*Data shown*

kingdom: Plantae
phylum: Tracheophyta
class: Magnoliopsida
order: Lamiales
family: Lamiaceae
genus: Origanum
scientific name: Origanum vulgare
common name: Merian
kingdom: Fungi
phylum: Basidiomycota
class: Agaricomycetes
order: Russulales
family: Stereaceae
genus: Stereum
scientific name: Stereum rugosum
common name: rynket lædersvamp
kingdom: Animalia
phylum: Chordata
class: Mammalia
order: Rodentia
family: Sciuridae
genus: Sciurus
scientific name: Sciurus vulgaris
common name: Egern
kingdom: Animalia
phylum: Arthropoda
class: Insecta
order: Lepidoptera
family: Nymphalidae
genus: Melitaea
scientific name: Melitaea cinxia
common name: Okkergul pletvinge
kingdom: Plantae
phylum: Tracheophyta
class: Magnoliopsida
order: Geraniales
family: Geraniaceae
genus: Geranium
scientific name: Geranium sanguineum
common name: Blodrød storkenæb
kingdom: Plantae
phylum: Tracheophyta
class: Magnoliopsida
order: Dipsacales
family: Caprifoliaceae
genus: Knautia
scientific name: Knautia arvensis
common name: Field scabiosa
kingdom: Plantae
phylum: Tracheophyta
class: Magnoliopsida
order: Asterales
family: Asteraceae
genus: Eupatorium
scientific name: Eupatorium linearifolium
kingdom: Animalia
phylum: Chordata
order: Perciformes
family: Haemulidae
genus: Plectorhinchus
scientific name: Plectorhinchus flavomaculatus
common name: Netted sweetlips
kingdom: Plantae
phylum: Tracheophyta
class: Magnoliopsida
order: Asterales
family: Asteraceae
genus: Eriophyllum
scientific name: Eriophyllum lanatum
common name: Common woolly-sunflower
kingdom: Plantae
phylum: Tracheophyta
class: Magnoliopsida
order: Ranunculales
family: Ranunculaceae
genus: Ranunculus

*Aim of the task*
Rewrite every line of the material above as a numbered list, leaving out any blank lines.

*Task output*
1. kingdom: Plantae
2. phylum: Tracheophyta
3. class: Magnoliopsida
4. order: Lamiales
5. family: Lamiaceae
6. genus: Origanum
7. scientific name: Origanum vulgare
8. common name: Merian
9. kingdom: Fungi
10. phylum: Basidiomycota
11. class: Agaricomycetes
12. order: Russulales
13. family: Stereaceae
14. genus: Stereum
15. scientific name: Stereum rugosum
16. common name: rynket lædersvamp
17. kingdom: Animalia
18. phylum: Chordata
19. class: Mammalia
20. order: Rodentia
21. family: Sciuridae
22. genus: Sciurus
23. scientific name: Sciurus vulgaris
24. common name: Egern
25. kingdom: Animalia
26. phylum: Arthropoda
27. class: Insecta
28. order: Lepidoptera
29. family: Nymphalidae
30. genus: Melitaea
31. scientific name: Melitaea cinxia
32. common name: Okkergul pletvinge
33. kingdom: Plantae
34. phylum: Tracheophyta
35. class: Magnoliopsida
36. order: Geraniales
37. family: Geraniaceae
38. genus: Geranium
39. scientific name: Geranium sanguineum
40. common name: Blodrød storkenæb
41. kingdom: Plantae
42. phylum: Tracheophyta
43. class: Magnoliopsida
44. order: Dipsacales
45. family: Caprifoliaceae
46. genus: Knautia
47. scientific name: Knautia arvensis
48. common name: Field scabiosa
49. kingdom: Plantae
50. phylum: Tracheophyta
51. class: Magnoliopsida
52. order: Asterales
53. family: Asteraceae
54. genus: Eupatorium
55. scientific name: Eupatorium linearifolium
56. kingdom: Animalia
57. phylum: Chordata
58. order: Perciformes
59. family: Haemulidae
60. genus: Plectorhinchus
61. scientific name: Plectorhinchus flavomaculatus
62. common name: Netted sweetlips
63. kingdom: Plantae
64. phylum: Tracheophyta
65. class: Magnoliopsida
66. order: Asterales
67. family: Asteraceae
68. genus: Eriophyllum
69. scientific name: Eriophyllum lanatum
70. common name: Common woolly-sunflower
71. kingdom: Plantae
72. phylum: Tracheophyta
73. class: Magnoliopsida
74. order: Ranunculales
75. family: Ranunculaceae
76. genus: Ranunculus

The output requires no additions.